What happened

Shares of Michael Kors Holdings Limited (NYSE:CPRI) were getting tossed away last month after the fashion brand gave weak guidance in its first-quarter report and said it would close 100-125 stores.

A Michael Kors model looks into a refracted mirror.

Image source: Michael Kors

According to data from S&P Global Market Intelligence, the stock finished the month down 11.1%. As you can see from the chart below, those losses came mainly on the release of the company's earnings report on the last day of the month.

KORS Chart

KORS data by YCharts

So what 

Michael Kors shares fell 8% on May 31 after it released its earnings report. The retailer of handbags, accessories, and apparel actually beat estimates in the quarter, but the stock was overwhelmed by weak guidance and the store closure news.

Revenue decreased 11.2% to $1.06 billion with a comparable sales decline of 14.1%, though that still edged past estimates at $1.05 billion. On the bottom line, adjusted earnings per share fell from $1.02 to $0.73, which also beat expectations at $0.70.

Like other fashion brands including Coach and Kate Spade, Michael Kors has been suffering from a combination of weak department store sales, an overstored retail environment, and potential brand fatigue.

CEO John Idol called fiscal 2017 a "challenging year," saying the "difficult retail environment" forced the company to be more promotional than it wanted to be. He also acknowledged problems with the product and store experience, and said the company would work to fix those problems in fiscal 2018, which he called a "transition year."

Now what

Management's guidance for the current year called for EPS of $3.57-$3.67, down from $4.48 last year, and for comparable sales to decline in the high-single digits, a sign that the recent troubles aren't going away anytime soon. Overall revenue is also expected to fall 6% to $4.25 billion.

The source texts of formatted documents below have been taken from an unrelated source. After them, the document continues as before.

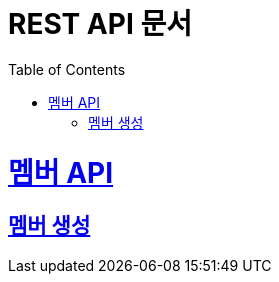 = REST API 문서
:doctype: book
:icons: font
:source-highlighter: highlightjs
:toc: left
:toclevels: 2
:sectlinks:
:operation-http-request-title: HTTP 요청
:operation-http-response-title: HTTP 응답
:operation-request-headers-title: 요청 헤더
:operation-request-body-title: 요청 본문
:operation-response-headers-title: 응답 헤더

= 멤버 API
== 멤버 생성
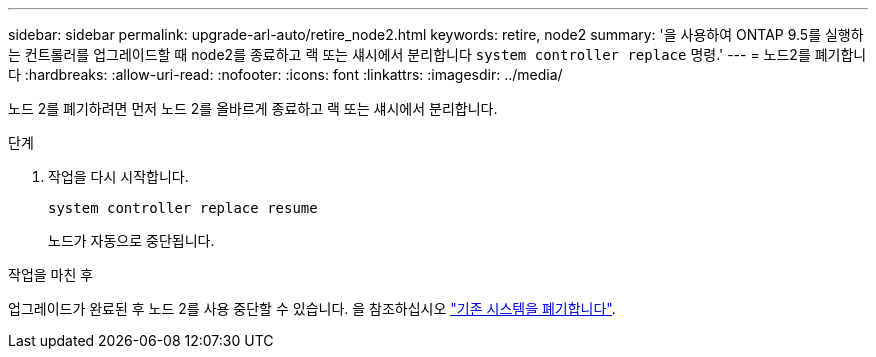 ---
sidebar: sidebar 
permalink: upgrade-arl-auto/retire_node2.html 
keywords: retire, node2 
summary: '을 사용하여 ONTAP 9.5를 실행하는 컨트롤러를 업그레이드할 때 node2를 종료하고 랙 또는 섀시에서 분리합니다 `system controller replace` 명령.' 
---
= 노드2를 폐기합니다
:hardbreaks:
:allow-uri-read: 
:nofooter: 
:icons: font
:linkattrs: 
:imagesdir: ../media/


[role="lead"]
노드 2를 폐기하려면 먼저 노드 2를 올바르게 종료하고 랙 또는 섀시에서 분리합니다.

.단계
. 작업을 다시 시작합니다.
+
`system controller replace resume`

+
노드가 자동으로 중단됩니다.



.작업을 마친 후
업그레이드가 완료된 후 노드 2를 사용 중단할 수 있습니다. 을 참조하십시오 link:decommission_old_system.html["기존 시스템을 폐기합니다"].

The company also said it would close 100 to 125 stores over the next two years, evidence that it expanded too quickly, and it said those closures would result an annual savings of $60 million a year.

Like much of the apparel retail industry, Michael Kors profits continue to fall as mall traffic is on the decline. Management promised to turn the business around for long-term growth, but recent results have not been encouraging. While the stock looks cheap according to conventional metrics, it's too risky for my senses with sales and profits in free fall.